Heat maps across genome coordinates

The binding profiles across condensin I-IDC and condensin II summits were determined across a 1.5 kb window around each summit. Summits were ordered according to the ChIP enrichment score at the peak summit in decreasing order from top to bottom. The median ChIP enrichment score within 50 bp windows was plotted in R version 2.15.2 using the package gplots. We determined the GC content at each base pair using a sliding window of 15 bp along the genome. The mid position within each window was assigned the GC content of that window.

Motif analyses

DNA sequence of ±100 bp around the summit of the top 200 ChIP binding peaks were used to identify potential binding motifs using MDScan [61]. The position weight matrix of the top identified motif was then used to identify genome-wide binding sites using TRAP [62, 63].

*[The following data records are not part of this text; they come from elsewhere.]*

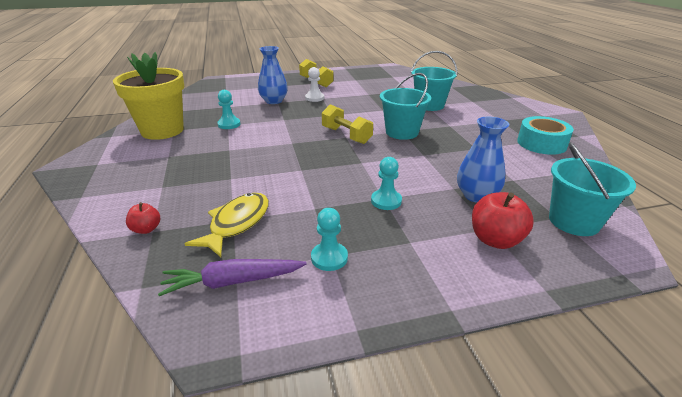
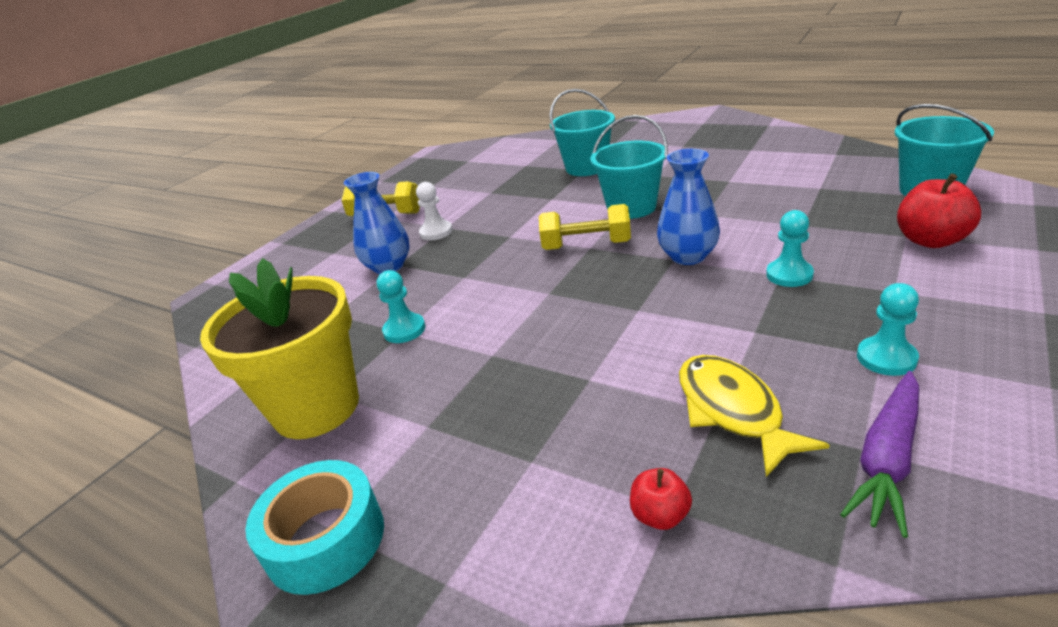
camera: 40 degrees left, 0 degrees up
(476, 196) = (833, 218): blue vase -> blue vase (688, 256)
(541, 143) = (762, 146): turquoise tape -> turquoise tape (325, 539)

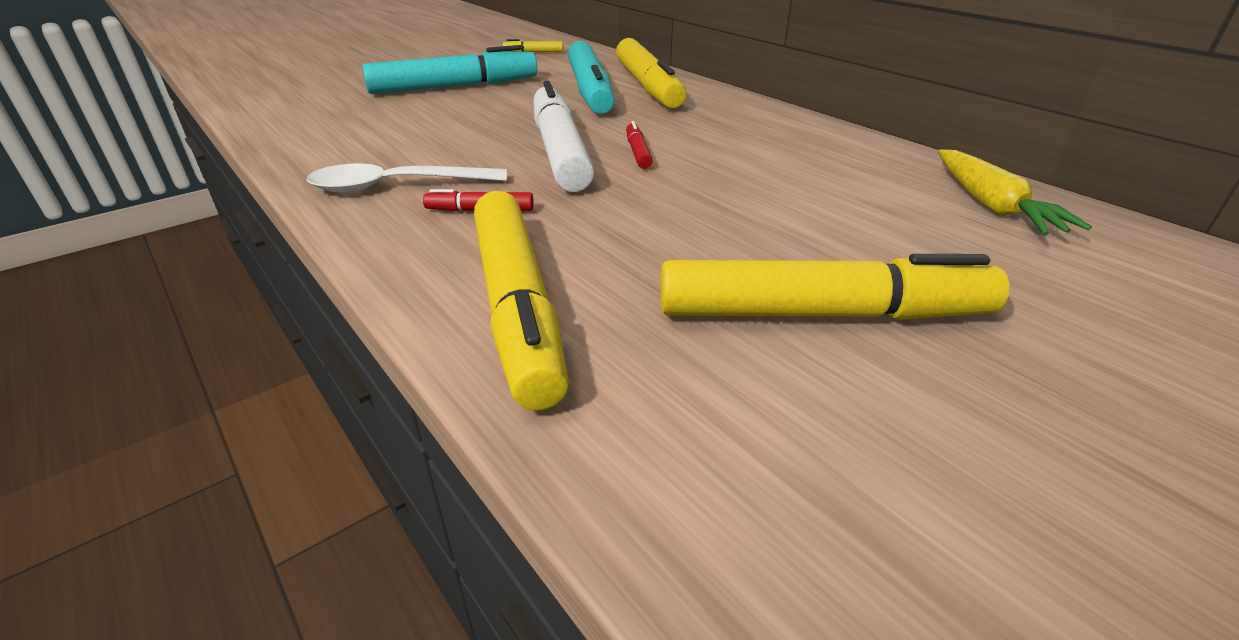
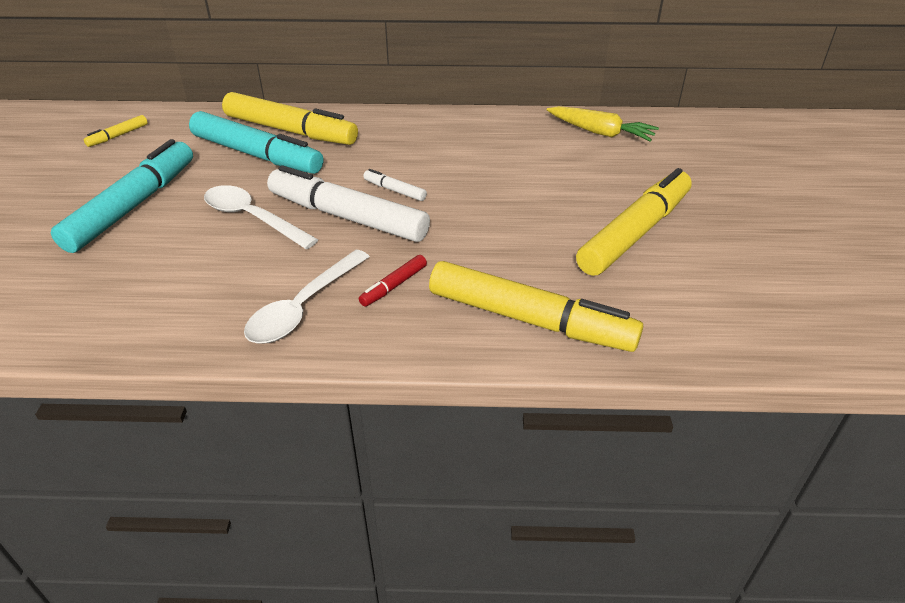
camera: 50 degrees left, 5 degrees up
(498, 122) = (252, 218): none -> white spoon
(637, 152) = (394, 190): red marker -> white marker

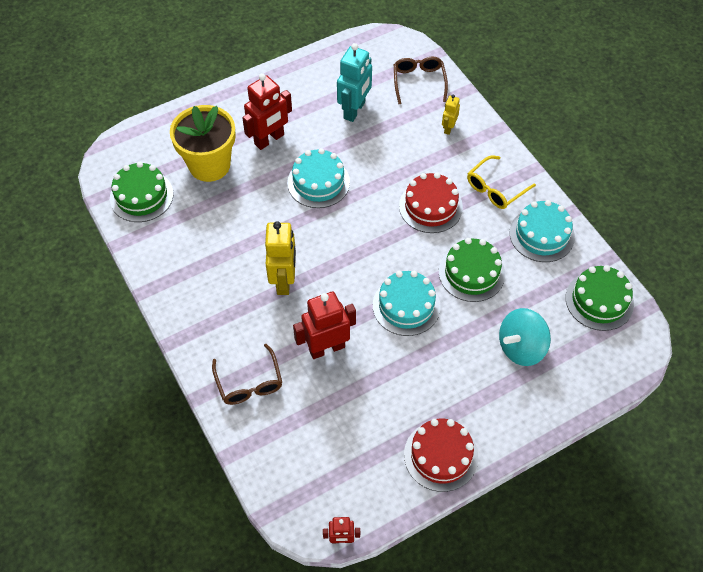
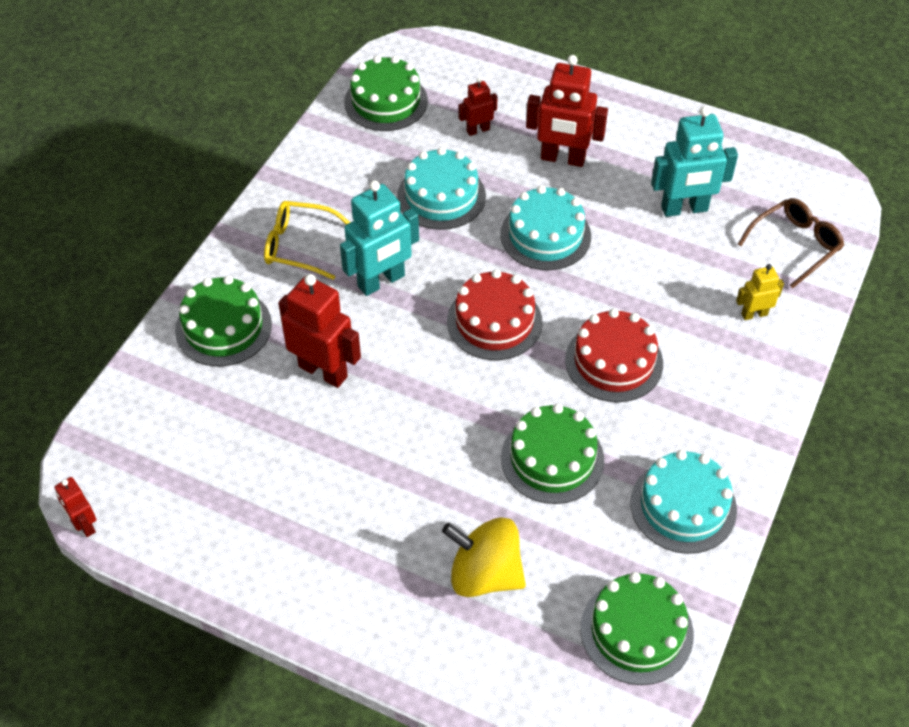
camera: 55 degrees right, 5 degrees down
(209, 165) = (478, 130): yellow flower pot -> red robot
(249, 383) = (223, 327): brown glasses -> green cake
(284, 281) = (381, 281): yellow robot -> turquoise robot
(406, 306) = (445, 416): turquoise cake -> turquoise cake (441, 196)
(441, 455) = (261, 567): red cake -> red cake (494, 321)
(495, 189) = (707, 415): yellow glasses -> yellow glasses (298, 246)
(521, 347) = (485, 574): turquoise spinning top -> yellow spinning top

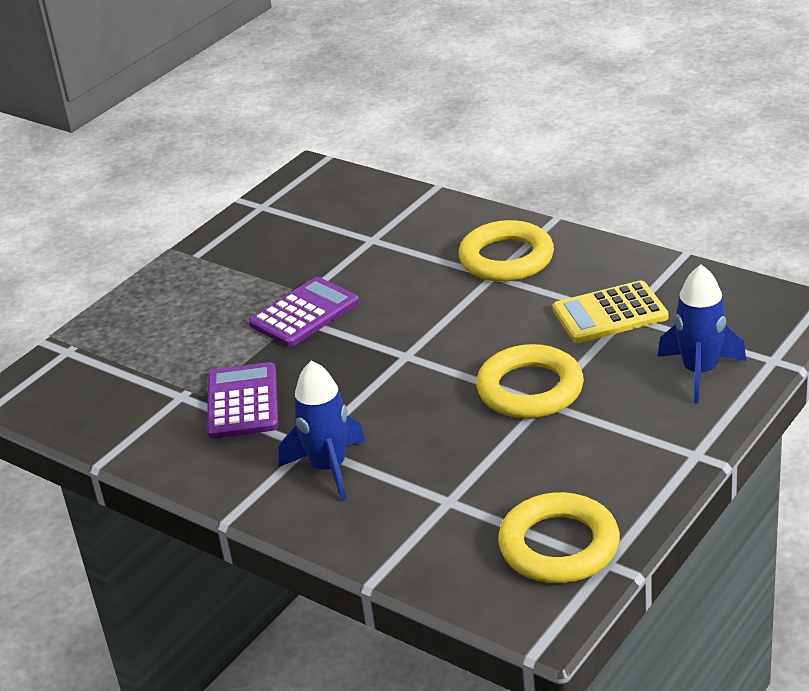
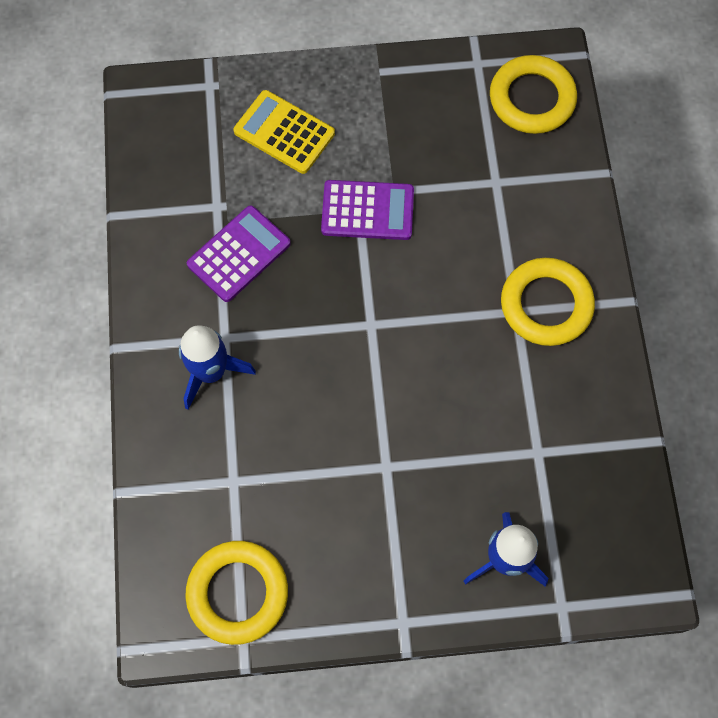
camera: 45 degrees right, 35 degrees up
(530, 389) = (394, 446): yellow ring -> yellow ring (532, 99)
(610, 313) = (531, 438): yellow calculator -> yellow calculator (284, 132)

Overlaps between condensins and annotations

Transcript coordinates are based on Wormbase WS220. For genes with multiple transcripts, the outmost coordinates of all transcripts were defined as the coordinates for the gene. Non-coding RNAs (ncRNAs) were defined as long or short based on a 200 bp cutoff. The region ±200 bp around the condensin peak summit was used to identify overlaps with annotated genes. Promoters and 3′ regions were defined as 1 kb upstream of the TSS or 1 kb downstream of the transcription end site (TES), respectively. For non-coding RNAs, 1 kb around the TSS and TES was used. Overlaps were determined by the BEDTools utility intersectBed [58] with a minimum overlap of 1 bp. To identify the significance of the overlap, condensin binding sites were shuffled randomly 10,000 times and the actual overlap was compared to the average overlap of random shuffling. To analyze overlaps with TFs, TF binding sites were downloaded from modENCODE experiment ChIP-Seq Identification of C. elegans TF Binding Sites (Additional file 1: Table S1). Only TF binding sites from embryos and L1 stage were taken into consideration.